Start of Extracted data

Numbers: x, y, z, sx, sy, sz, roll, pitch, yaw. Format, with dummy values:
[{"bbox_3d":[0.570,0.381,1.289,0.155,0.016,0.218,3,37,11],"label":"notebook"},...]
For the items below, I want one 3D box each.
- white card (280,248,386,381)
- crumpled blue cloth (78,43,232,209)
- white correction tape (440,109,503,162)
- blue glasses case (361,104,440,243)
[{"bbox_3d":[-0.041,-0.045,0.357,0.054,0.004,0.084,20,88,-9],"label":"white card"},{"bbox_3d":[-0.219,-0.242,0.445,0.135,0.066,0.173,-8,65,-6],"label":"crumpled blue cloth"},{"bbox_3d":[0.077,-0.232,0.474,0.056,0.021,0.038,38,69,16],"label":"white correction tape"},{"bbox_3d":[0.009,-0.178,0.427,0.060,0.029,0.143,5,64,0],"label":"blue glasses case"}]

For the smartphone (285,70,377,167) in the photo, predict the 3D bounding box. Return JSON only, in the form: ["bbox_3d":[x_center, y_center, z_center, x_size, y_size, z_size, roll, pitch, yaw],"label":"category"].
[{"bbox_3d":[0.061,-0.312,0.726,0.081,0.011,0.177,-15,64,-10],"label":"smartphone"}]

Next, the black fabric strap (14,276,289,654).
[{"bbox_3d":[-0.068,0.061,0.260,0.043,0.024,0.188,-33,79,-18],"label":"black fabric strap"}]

End of Extracted data
Start of Extracted data

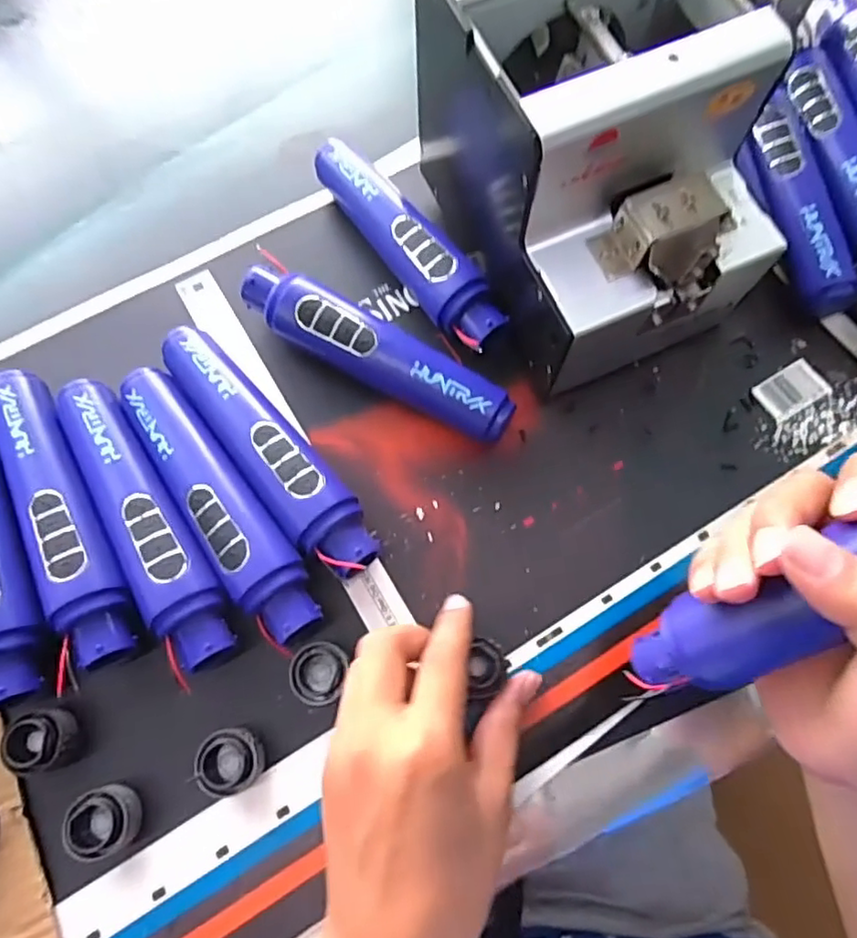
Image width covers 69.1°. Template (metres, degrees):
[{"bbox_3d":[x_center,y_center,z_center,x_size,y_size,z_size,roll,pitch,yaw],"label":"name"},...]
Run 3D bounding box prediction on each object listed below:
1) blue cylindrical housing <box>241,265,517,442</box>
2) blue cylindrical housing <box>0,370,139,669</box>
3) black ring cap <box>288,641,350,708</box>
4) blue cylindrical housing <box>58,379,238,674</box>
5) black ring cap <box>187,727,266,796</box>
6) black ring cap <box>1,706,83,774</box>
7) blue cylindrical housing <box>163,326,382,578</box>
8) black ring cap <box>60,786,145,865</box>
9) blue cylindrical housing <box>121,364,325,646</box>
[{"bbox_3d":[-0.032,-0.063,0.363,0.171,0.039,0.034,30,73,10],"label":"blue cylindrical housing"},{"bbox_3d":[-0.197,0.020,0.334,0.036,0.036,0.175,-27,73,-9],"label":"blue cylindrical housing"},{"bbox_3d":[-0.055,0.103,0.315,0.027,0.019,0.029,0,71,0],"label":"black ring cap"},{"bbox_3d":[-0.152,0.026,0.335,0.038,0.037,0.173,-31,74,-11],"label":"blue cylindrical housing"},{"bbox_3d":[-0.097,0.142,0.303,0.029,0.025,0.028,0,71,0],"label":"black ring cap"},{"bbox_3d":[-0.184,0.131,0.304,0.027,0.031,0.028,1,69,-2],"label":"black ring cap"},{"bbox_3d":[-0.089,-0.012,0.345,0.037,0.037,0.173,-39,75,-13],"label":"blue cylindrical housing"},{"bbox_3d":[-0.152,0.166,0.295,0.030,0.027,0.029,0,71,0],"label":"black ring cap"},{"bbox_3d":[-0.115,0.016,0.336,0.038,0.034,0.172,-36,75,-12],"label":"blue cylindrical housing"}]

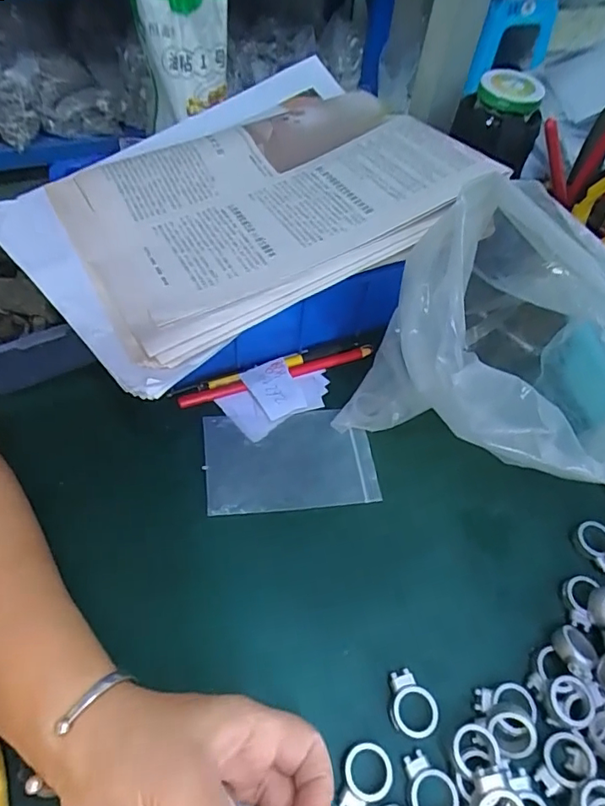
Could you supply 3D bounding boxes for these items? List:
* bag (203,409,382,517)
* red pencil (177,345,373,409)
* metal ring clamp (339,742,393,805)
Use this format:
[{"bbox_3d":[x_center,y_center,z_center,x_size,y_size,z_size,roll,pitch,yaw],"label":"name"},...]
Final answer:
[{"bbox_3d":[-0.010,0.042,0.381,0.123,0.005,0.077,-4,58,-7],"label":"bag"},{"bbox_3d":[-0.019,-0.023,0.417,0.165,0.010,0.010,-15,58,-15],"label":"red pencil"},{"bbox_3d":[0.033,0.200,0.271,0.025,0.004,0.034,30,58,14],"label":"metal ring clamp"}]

End of Extracted data

Say how many lines of the entries above hold the string "items", and say nothing besides the number.

Problem solution: 2